▶ TASK GOAL
With the pictures left out, print exactly the lines below that run from the one containing "Istorie comenzi" through the one containing "レバーを引けば自動で行えます。".

##############################

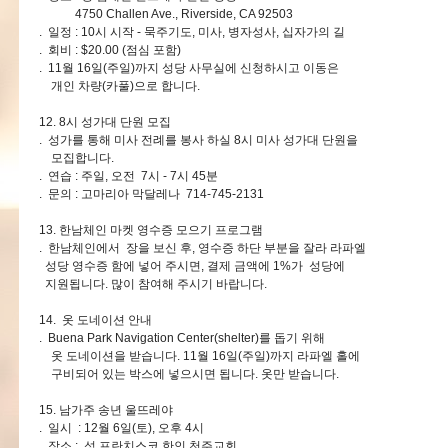
4750 Challen Ave., Riverside, CA 92503
. 일정 : 10시 시작 - 묵주기도, 미사, 병자성사, 십자가의 길
. 회비 : $20.00 (점심 포함)
. 11월 16일(주일)까지 성당 사무실에 신청하시고 이동은
개인 차량(카풀)으로 합니다.
12. 8시 성가대 단원 모집
. 성가를 통해 미사 전례를 봉사 하실 8시 미사 성가대 단원을
모집합니다.
. 연습 : 주일, 오전 7시 - 7시 45분
. 문의 : 고마리아 막달레나 714-745-2131
13. 한남체인 마켓 영수증 모으기 프로그램
. 한남체인에서 장을 보신 후, 영수증 하단 부분을 잘라 라파엘
성당 영수증 함에 넣어 주시면, 결제 금액에 1%가 성당에
지원됩니다. 많이 참여해 주시기 바랍니다.
14. 옷 도네이션 안내
. Buena Park Navigation Center(shelter)를 돕기 위해
옷 도네이션을 받습니다. 11월 16일(주일)까지 라파엘 홀에
구비되어 있는 박스에 넣으시면 됩니다. 옷만 받습니다.
15. 남가주 송년 울뜨레야
. 일시 : 12월 6일(토), 오후 4시
. 장소 : 성 프란치스코 한인 천주교회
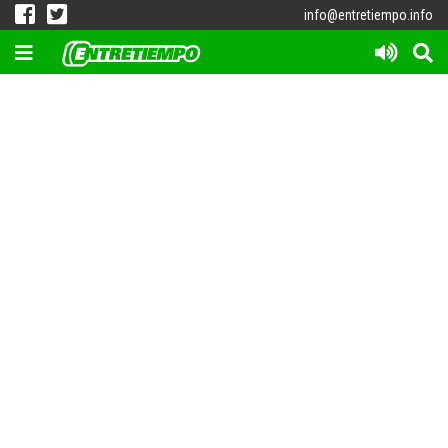
info@entretiempo.info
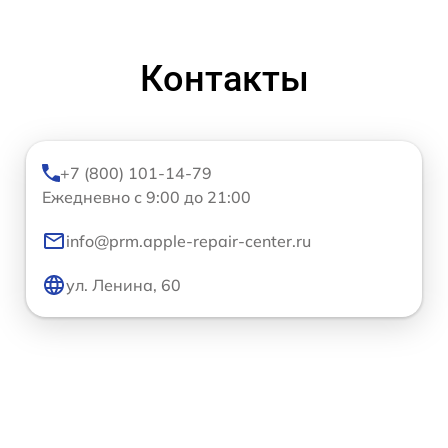
Контакты
+7 (800) 101-14-79
Ежедневно с 9:00 до 21:00
info@prm.apple-repair-center.ru
ул. Ленина, 60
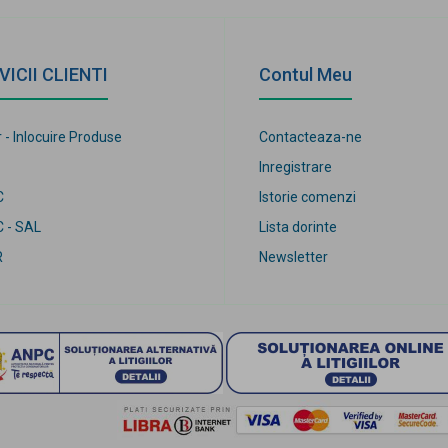
VICII CLIENTI
Contul Meu
 - Inlocuire Produse
Contacteaza-ne
Inregistrare
C
Istorie comenzi
 - SAL
Lista dorinte
R
Newsletter
leti.ro 2017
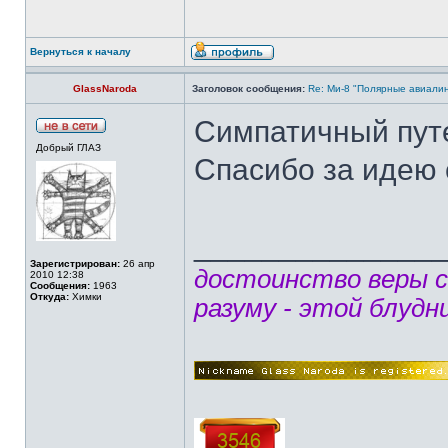
Вернуться к началу
GlassNaroda
Заголовок сообщения:
Re: Ми-8 "Полярные авиалин
Симпатичный пут
Добрый ГЛАЗ
Спасибо за идею 
______________
Зарегистрирован:
26 апр
достоинство веры 
2010 12:38
Сообщения:
1963
Откуда:
Химки
разуму - этой блудн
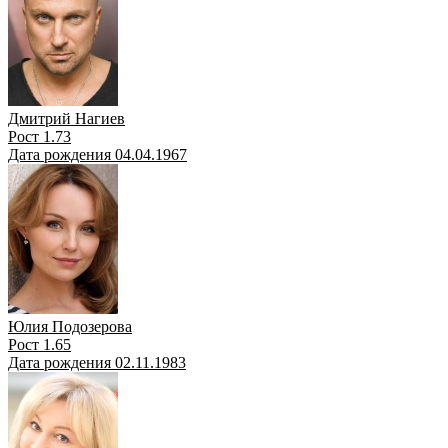
Дмитрий Нагиев
Рост 1.73
Дата рождения 04.04.1967
Юлия Подозерова
Рост 1.65
Дата рождения 02.11.1983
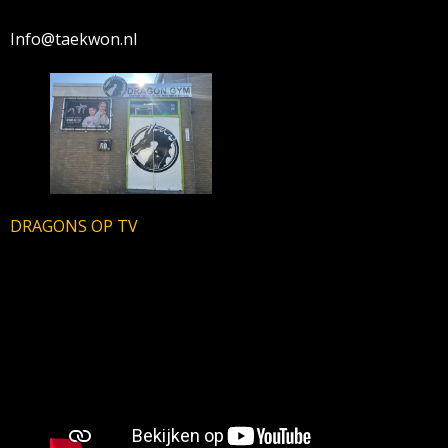
Info@taekwon.nl
DRAGONS OP TV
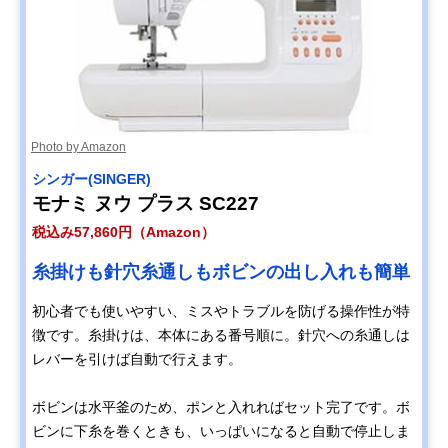
Photo by Amazon
シンガー(SINGER)
モナミ ヌウ プラス SC227
税込み57,860円（Amazon）
糸掛けも針穴糸通しもボビンの出し入れも簡単
初心者でも使いやすい、ミスやトラブルを防げる操作性が特
徴です。糸掛けは、本体にある番号順に。針穴への糸通しは
レバーを引けば自動で行えます。
ボビンは水平釜のため、ポンと入れればセット完了です。ボ
ビンに下糸を巻くときも、いっぱいになると自動で停止しま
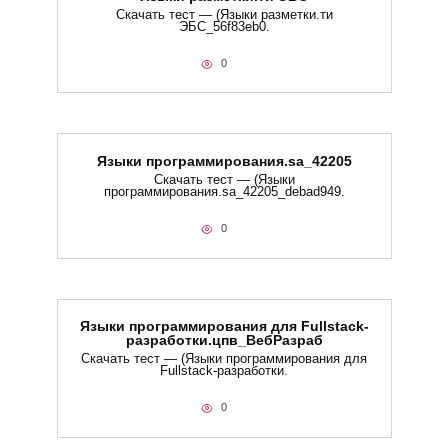
Скачать тест — (Языки разметки.ти​
ЭБС_56f83eb0.
0
Языки программирования.sa_42205
Скачать тест — (Языки
программирования.sa_42205_debad949.
0
Языки программирования для Fullstack-
разработки.цпв_ВебРазраб
Скачать тест — (Языки программирования для
Fullstack-разработки.
0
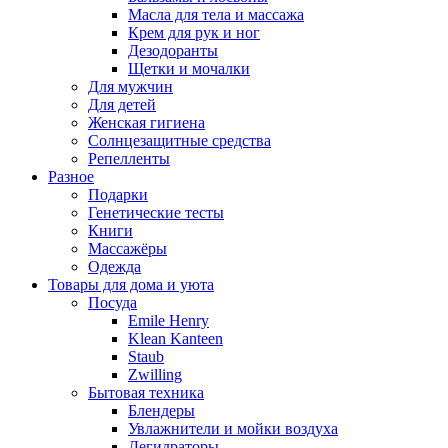
Масла для тела и массажа
Крем для рук и ног
Дезодоранты
Щетки и мочалки
Для мужчин
Для детей
Женская гигиена
Солнцезащитные средства
Репелленты
Разное
Подарки
Генетические тесты
Книги
Массажёры
Одежда
Товары для дома и уюта
Посуда
Emile Henry
Klean Kanteen
Staub
Zwilling
Бытовая техника
Блендеры
Увлажнители и мойки воздуха
Дегидраторы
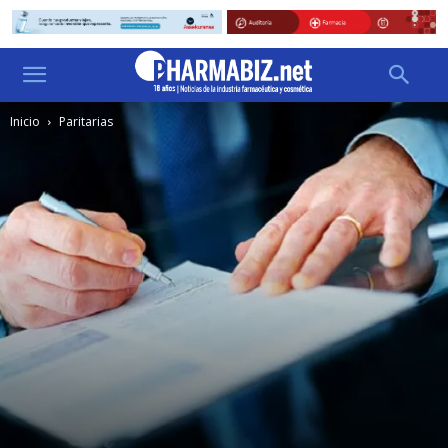
Inicio
Paritarias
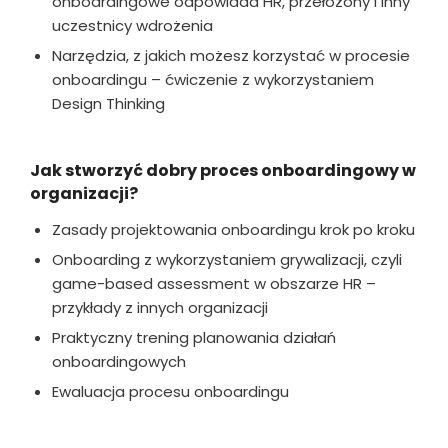
onboardingowe odpowiada HR, przełożony i inny
uczestnicy wdrożenia
Narzędzia, z jakich możesz korzystać w procesie
onboardingu – ćwiczenie z wykorzystaniem
Design Thinking
Jak stworzyć dobry proces onboardingowy w
organizacji?
Zasady projektowania onboardingu krok po kroku
Onboarding z wykorzystaniem grywalizacji, czyli
game-based assessment w obszarze HR –
przykłady z innych organizacji
Praktyczny trening planowania działań
onboardingowych
Ewaluacja procesu onboardingu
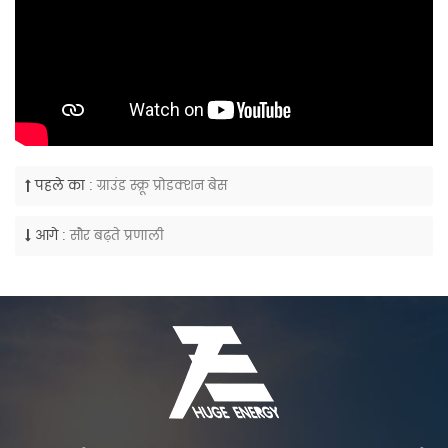
पहले का :
ग्राउंड स्क्रू प्रोडक्शन बेस
आगे :
सौर बढ़ते प्रणाली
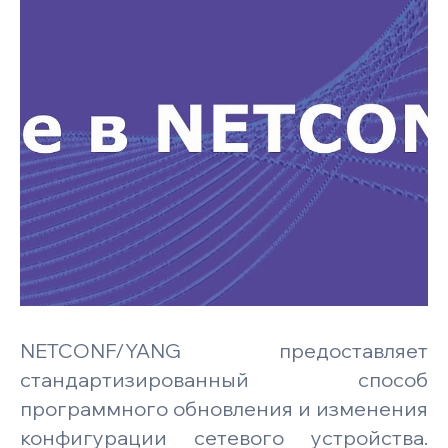
NETCONF/YANG предоставляет
стандартизированный способ
программного обновления и изменения
конфигурации сетевого устройства.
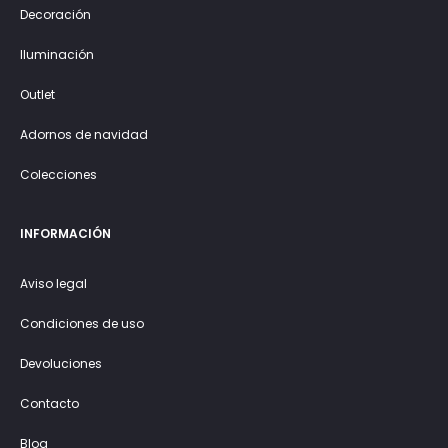
Decoración
Iluminación
Outlet
Adornos de navidad
Colecciones
INFORMACIÓN
Aviso legal
Condiciones de uso
Devoluciones
Contacto
Blog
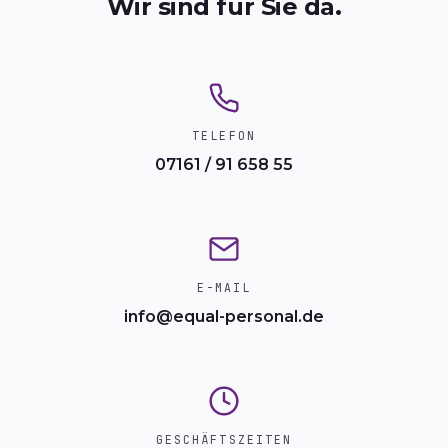
Wir sind für Sie da.
TELEFON
07161 / 91 658 55
E-MAIL
info@equal-personal.de
GESCHÄFTSZEITEN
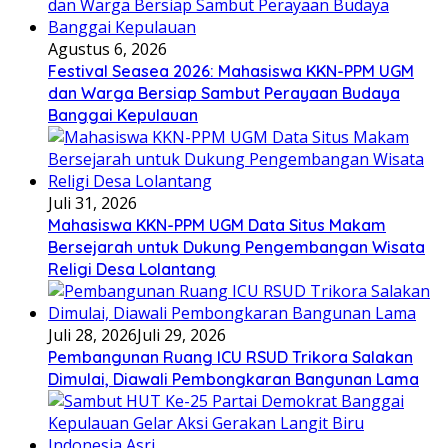
Agustus 6, 2026
Festival Seasea 2026: Mahasiswa KKN-PPM UGM
dan Warga Bersiap Sambut Perayaan Budaya
Banggai Kepulauan
Juli 31, 2026
Mahasiswa KKN-PPM UGM Data Situs Makam
Bersejarah untuk Dukung Pengembangan Wisata
Religi Desa Lolantang
Juli 28, 2026
Juli 29, 2026
Pembangunan Ruang ICU RSUD Trikora Salakan
Dimulai, Diawali Pembongkaran Bangunan Lama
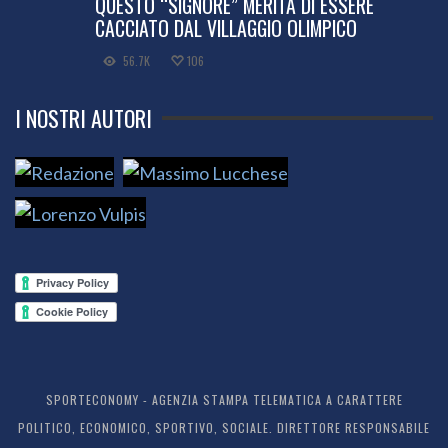
QUESTO “SIGNORE” MERITA DI ESSERE
CACCIATO DAL VILLAGGIO OLIMPICO
56.7K
106
I NOSTRI AUTORI
SPORTECONOMY - AGENZIA STAMPA TELEMATICA A CARATTERE
POLITICO, ECONOMICO, SPORTIVO, SOCIALE. DIRETTORE RESPONSABILE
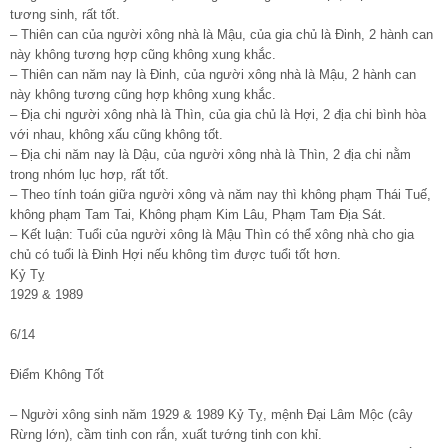
tương sinh, rất tốt.
– Thiên can của người xông nhà là Mậu, của gia chủ là Đinh, 2 hành can
này không tương hợp cũng không xung khắc.
– Thiên can năm nay là Đinh, của người xông nhà là Mậu, 2 hành can
này không tương cũng hợp không xung khắc.
– Địa chi người xông nhà là Thìn, của gia chủ là Hợi, 2 địa chi bình hòa
với nhau, không xấu cũng không tốt.
– Địa chi năm nay là Dậu, của người xông nhà là Thìn, 2 địa chi nằm
trong nhóm lục hơp, rất tốt.
– Theo tính toán giữa người xông và năm nay thì không phạm Thái Tuế,
không phạm Tam Tai, Không phạm Kim Lâu, Phạm Tam Địa Sát.
– Kết luận: Tuổi của người xông là Mậu Thìn có thể xông nhà cho gia
chủ có tuổi là Đinh Hợi nếu không tìm được tuổi tốt hơn.
Kỷ Tỵ
1929 & 1989
6/14
Điểm Không Tốt
– Người xông sinh năm 1929 & 1989 Kỷ Tỵ, mệnh Đại Lâm Mộc (cây
Rừng lớn), cầm tinh con rắn, xuất tướng tinh con khỉ.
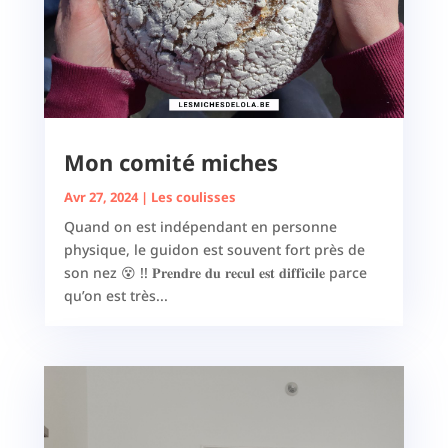
Mon comité miches
Avr 27, 2024
|
Les coulisses
Quand on est indépendant en personne
physique, le guidon est souvent fort près de
son nez 😵 !! 𝐏𝐫𝐞𝐧𝐝𝐫𝐞 𝐝𝐮 𝐫𝐞𝐜𝐮𝐥 𝐞𝐬𝐭 𝐝𝐢𝐟𝐟𝐢𝐜𝐢𝐥𝐞 parce
qu’on est très...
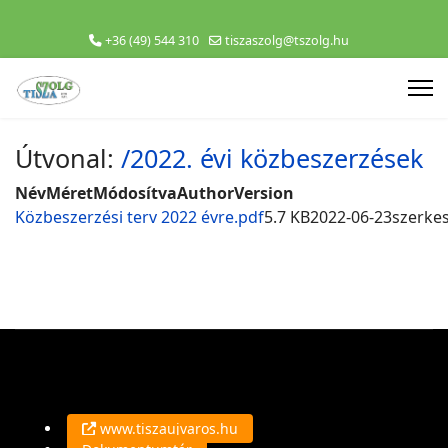
+36 (49) 544 310
tiszaszolg@tszolg.hu
Útvonal:
/2022. évi közbeszerzések
Név
Méret
Módosítva
Author
Version
Közbeszerzési terv 2022 évre.pdf
5.7 KB
2022-06-23
szerke
www.tiszaujvaros.hu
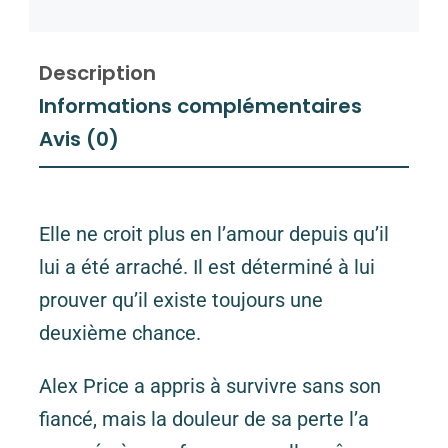
Description
Informations complémentaires
Avis (0)
Elle ne croit plus en l’amour depuis qu’il
lui a été arraché. Il est déterminé à lui
prouver qu’il existe toujours une
deuxième chance.
Alex Price a appris à survivre sans son
fiancé, mais la douleur de sa perte l’a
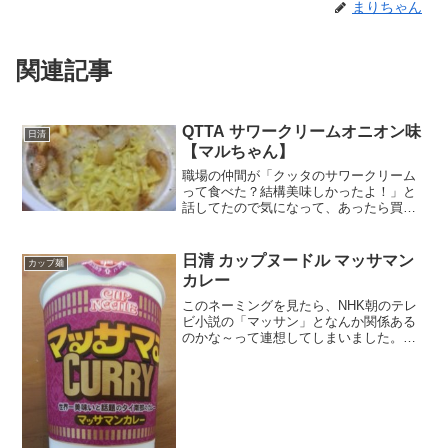
まりちゃん
関連記事
QTTA サワークリームオニオン味
日清
【マルちゃん】
職場の仲間が「クッタのサワークリーム
って食べた？結構美味しかったよ！」と
話してたので気になって、あったら買お
うと思ってましたが、近くの店にはな
し。何かのついでにマイバスケットに行
ったらあったのでようやく買えました。(*
日清 カップヌードル マッサマン
カップ麺
´Д｀)味の方は未体験...
カレー
このネーミングを見たら、NHK朝のテレ
ビ小説の「マッサン」となんか関係ある
のかな～って連想してしまいました。エ
スニックなイメージを誘います。カレー
なのに紫ってちょっと変だけど、でも違
和感はない感じ。カレーだからインドだ
と思ったらタイ何となく...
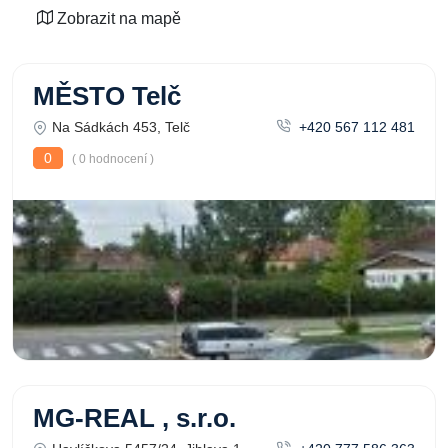
Zobrazit na mapě
MĚSTO Telč
Na Sádkách 453, Telč
+420 567 112 481
0
( 0 hodnocení )
MG-REAL , s.r.o.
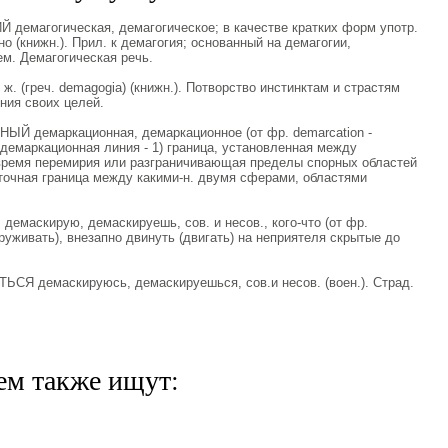
демагогическая, демагогическое; в качестве кратких форм употр.
о (книжн.). Прил. к демагогия; основанный на демагогии,
м. Демагогическая речь.
. (греч. demagogia) (книжн.). Потворство инстинктам и страстям
ния своих целей.
Й демаркационная, демаркационное (от фр. demarcation -
 демаркационная линия - 1) граница, установленная между
ремя перемирия или разграничивающая пределы спорных областей
я, точная граница между какими-н. двумя сферами, областями
маскирую, демаскируешь, сов. и несов., кого-что (от фр.
руживать), внезапно двинуть (двигать) на неприятеля скрытые до
Я демаскируюсь, демаскируешься, сов.и несов. (воен.). Страд.
ем также ищут:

##############################

▶ ANSWER TO THE PROBLEM
Istorie comenzi
 - SAL
Lista dorinte
R
Newsletter
leti.ro 2017
Вернуться к началу
GlassNaroda
Заголовок сообщения:
Re: Ми-8 "Полярные авиалин
Симпатичный пут
Добрый ГЛАЗ
Спасибо за идею 
______________
Зарегистрирован:
26 апр
достоинство веры 
2010 12:38
Сообщения:
1963
Откуда:
Химки
разуму - этой блудн
Дмитрий Нагиев
Рост 1.73
Дата рождения 04.04.1967
Юлия Подозерова
Рост 1.65
Дата рождения 02.11.1983
Info@taekwon.nl
DRAGONS OP TV
Photo by Amazon
シンガー(SINGER)
モナミ ヌウ プラス SC227
税込み57,860円（Amazon）
糸掛けも針穴糸通しもボビンの出し入れも簡単
初心者でも使いやすい、ミスやトラブルを防げる操作性が特
徴です。糸掛けは、本体にある番号順に。針穴への糸通しは
レバーを引けば自動で行えます。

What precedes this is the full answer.